When Nick was silent, Tucker continued glancing around at the spring blooms by their walkway and the nice weather outside, as if he hadn’t been beyond their apartment door in days. Which was probably true for both of them, really.
Nick struggled to remember the last time he’d driven his car for any length of time. The grocery store they shopped at was around the corner, so there was no need for driving there and back. He’d finished his course work for his English PhD six months earlier too, so there was only dissertation writing (which could be done at home) and sometimes teaching on campus (which he needed to drive to). For the spring term, he was teaching an online course called Introduction to Business Writing and didn’t need to be present in a classroom. That course did have meetings with his supervisor and a bunch of other PhD students teaching the class, though, and Nick definitely needed to be on campus for that.

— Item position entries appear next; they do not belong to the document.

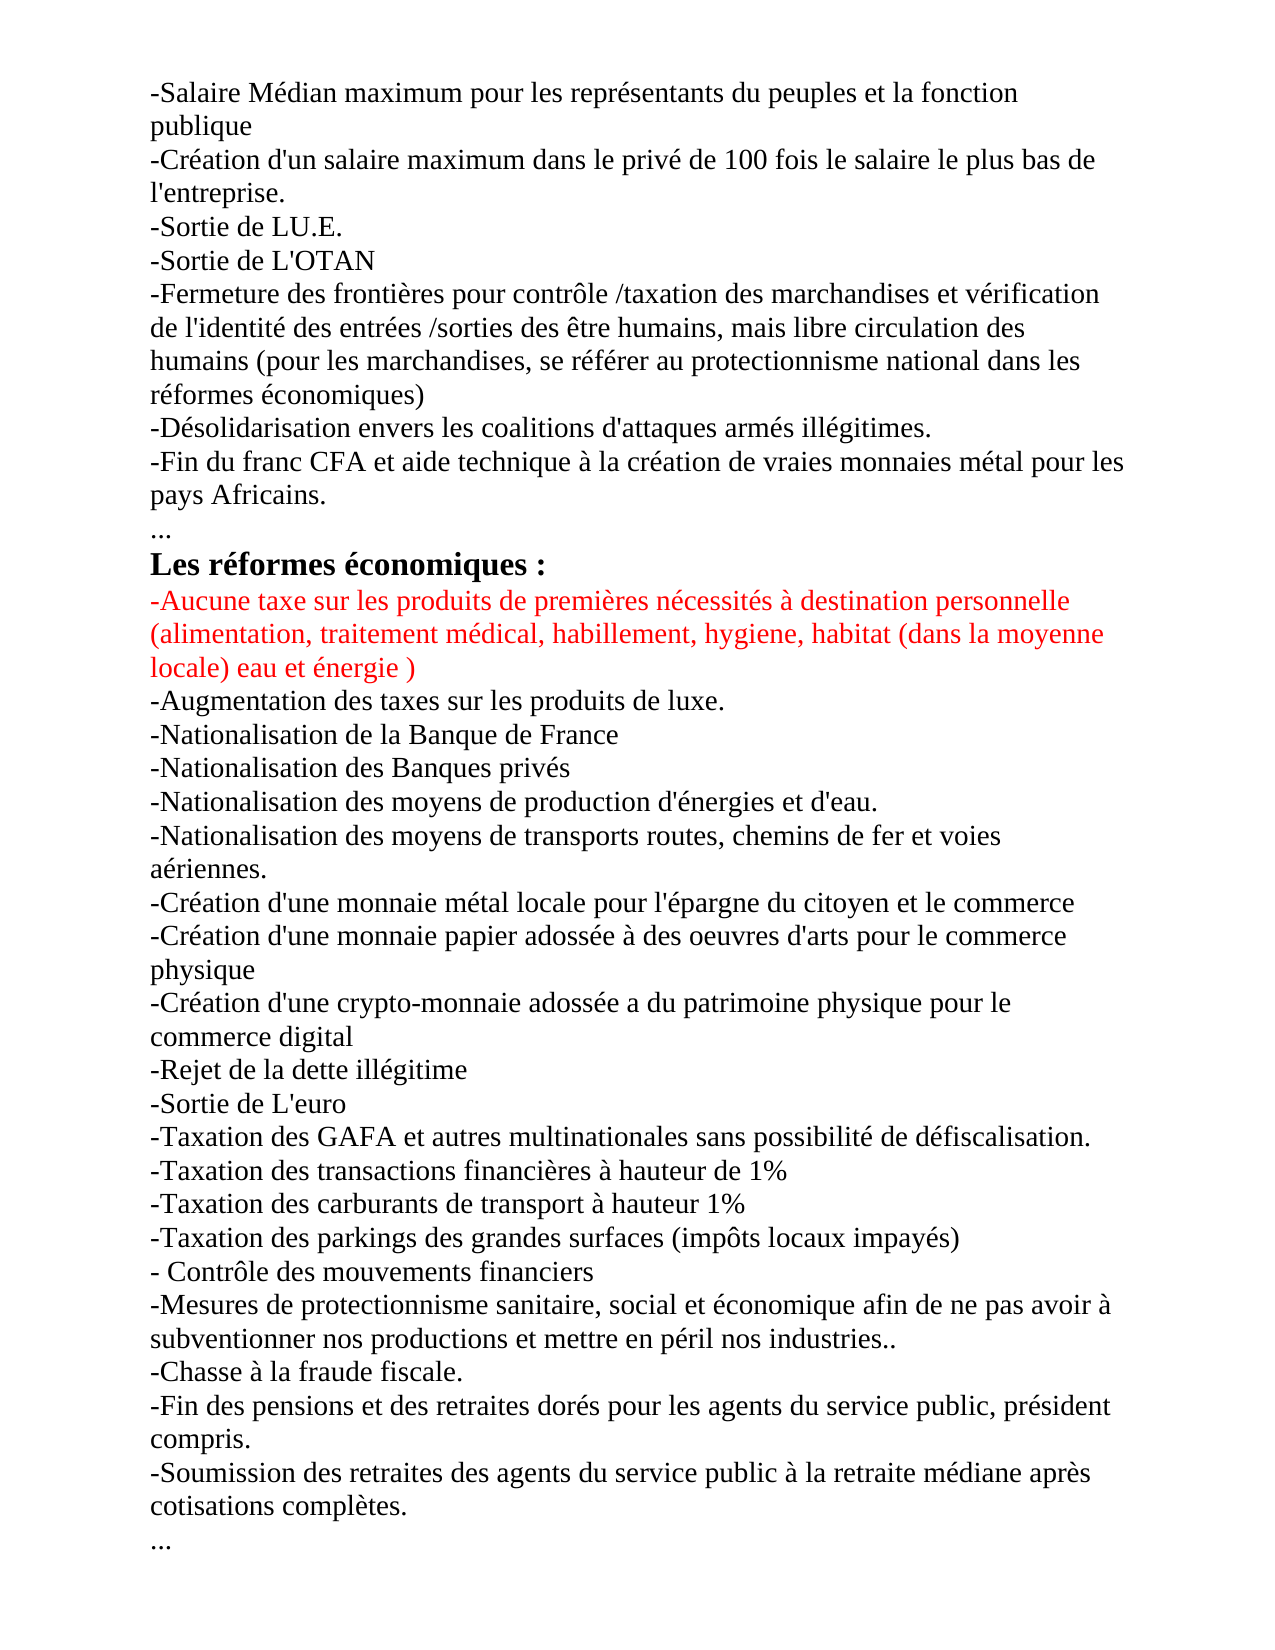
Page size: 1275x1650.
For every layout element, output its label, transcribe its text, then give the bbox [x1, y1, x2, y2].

text -Sortie de L'OTAN [150, 243, 1125, 276]
text -Création d'un salaire maximum dans le privé de 100 fois le salaire le plus bas de l'entreprise. [150, 142, 1125, 209]
text -Nationalisation des moyens de production d'énergies et d'eau. [150, 784, 1125, 818]
text -Chasse à la fraude fiscale. [150, 1354, 1125, 1388]
text Les réformes économiques : [150, 544, 1125, 583]
text -Aucune taxe sur les produits de premières nécessités à destination personnelle (alimentation, traitement médical, habillement, hygiene, habitat (dans la moyenne locale) eau et énergie ) [150, 583, 1125, 683]
text -Mesures de protectionnisme sanitaire, social et économique afin de ne pas avoir à subventionner nos productions et mettre en péril nos industries.. [150, 1287, 1125, 1354]
text -Sortie de L'euro [150, 1086, 1125, 1119]
text -Nationalisation de la Banque de France [150, 717, 1125, 751]
text ... [150, 511, 1125, 544]
text ... [150, 1522, 1125, 1556]
text -Désolidarisation envers les coalitions d'attaques armés illégitimes. [150, 410, 1125, 444]
text -Taxation des transactions financières à hauteur de 1% [150, 1153, 1125, 1187]
text -Soumission des retraites des agents du service public à la retraite médiane après cotisations complètes. [150, 1455, 1125, 1522]
text -Sortie de LU.E. [150, 209, 1125, 243]
text -Fermeture des frontières pour contrôle /taxation des marchandises et vérification de l'identité des entrées /sorties des être humains, mais libre circulation des humains (pour les marchandises, se référer au protectionnisme national dans les réformes économiques) [150, 276, 1125, 410]
text -Fin du franc CFA et aide technique à la création de vraies monnaies métal pour les pays Africains. [150, 444, 1125, 511]
text -Nationalisation des moyens de transports routes, chemins de fer et voies aériennes. [150, 818, 1125, 885]
text -Création d'une monnaie papier adossée à des oeuvres d'arts pour le commerce physique [150, 918, 1125, 985]
text -Salaire Médian maximum pour les représentants du peuples et la fonction publique [150, 75, 1125, 142]
text -Création d'une crypto-monnaie adossée a du patrimoine physique pour le commerce digital [150, 985, 1125, 1052]
text -Augmentation des taxes sur les produits de luxe. [150, 683, 1125, 717]
text -Taxation des parkings des grandes surfaces (impôts locaux impayés) [150, 1220, 1125, 1254]
text -Taxation des GAFA et autres multinationales sans possibilité de défiscalisation. [150, 1119, 1125, 1153]
text -Taxation des carburants de transport à hauteur 1% [150, 1187, 1125, 1220]
text -Fin des pensions et des retraites dorés pour les agents du service public, président compris. [150, 1388, 1125, 1455]
text - Contrôle des mouvements financiers [150, 1254, 1125, 1287]
text -Rejet de la dette illégitime [150, 1052, 1125, 1086]
text -Création d'une monnaie métal locale pour l'épargne du citoyen et le commerce [150, 885, 1125, 918]
text -Nationalisation des Banques privés [150, 751, 1125, 784]
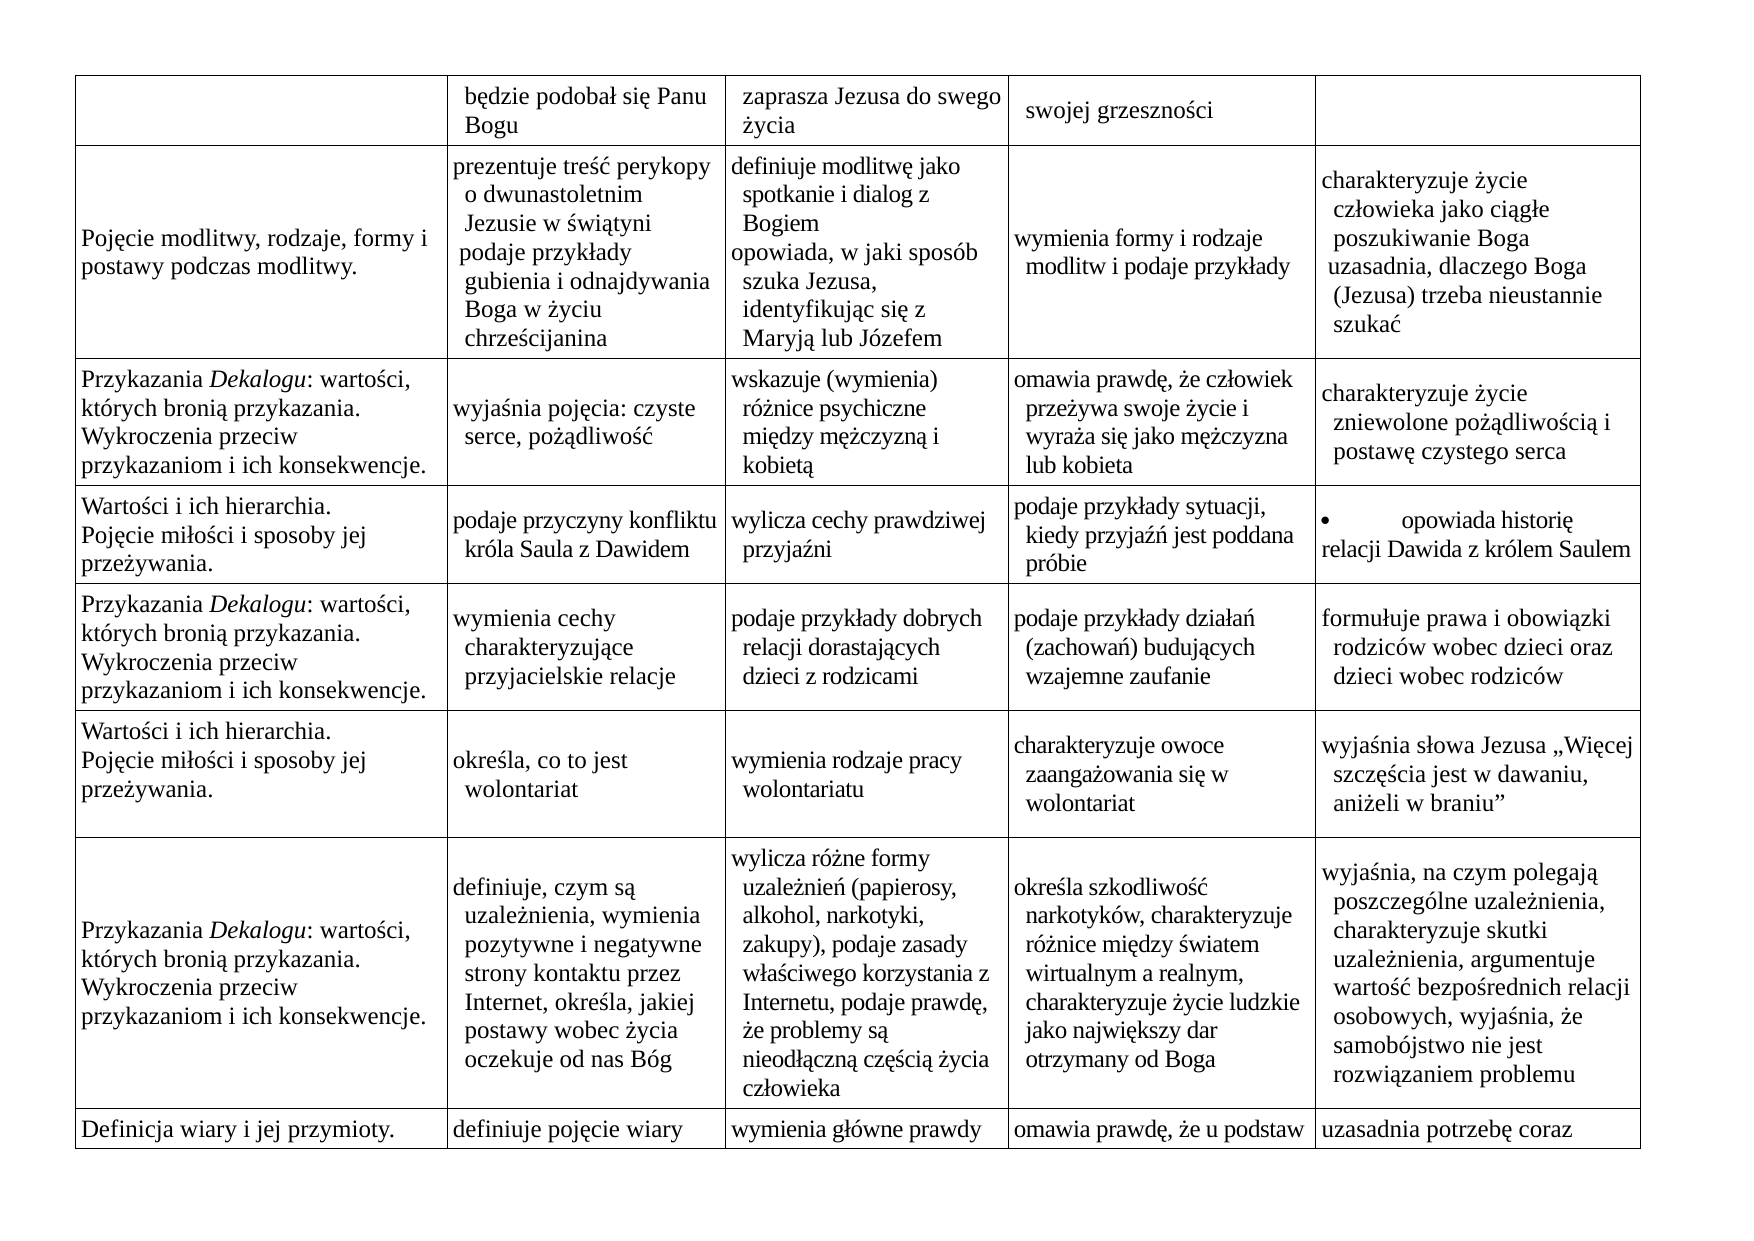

The thought of the course material made him want to roll his eyes. But now that his car wouldn’t start and Professor Anatol was probably already taking attendance, teaching business English to a bunch of students through an outdated technical online interface wasn’t even the worst thing that was happening to him.
Nick groaned as his stomach lurched. He hit his steering wheel with the heel of his hand. “Well, fuck. I wish I was good at cars. I’ve clearly made the wrong career move.”
“No, you haven’t. And no, you don’t.”
“Okay, I don’t. But I have no idea what to do or how to fix this. It could be as simple as forgetting to change the fucking oil or leaving my lights on and now needing a jump. Or it could be something I don’t even know the name for and now I need a new engine.”
“Huh.” Tucker sighed. “I almost forgot that time you left your lights on all night. You’re really not good with cars. You know, Kant used to walk a lot. Maybe you should walk more?”
“Tucker. Not. Helping.”
“Well, I can tell you one thing for sure: us pedestrians usually take the bus to campus. And there’s a stop just around the corner that probably comes by in ten minutes or so.” Tucker squinted as he looked down through his glasses at his watch. “Or eight minutes. Better hurry and you won’t be late.”
“Fuck.” Nick reached into the backseat of his car for his backpack and tossed his keys into his front pocket. Nick cast a glance over his shoulder as he rounded the corner of their apartment building. “You’ll be here later tonight, right? I need your help with that thing.”
“Yes, that thing. Of course I’ll be here. Where the hell else am I gonna go? You’re welcome, by the way.”
If Nick hadn’t already been running, he probably would have laughed.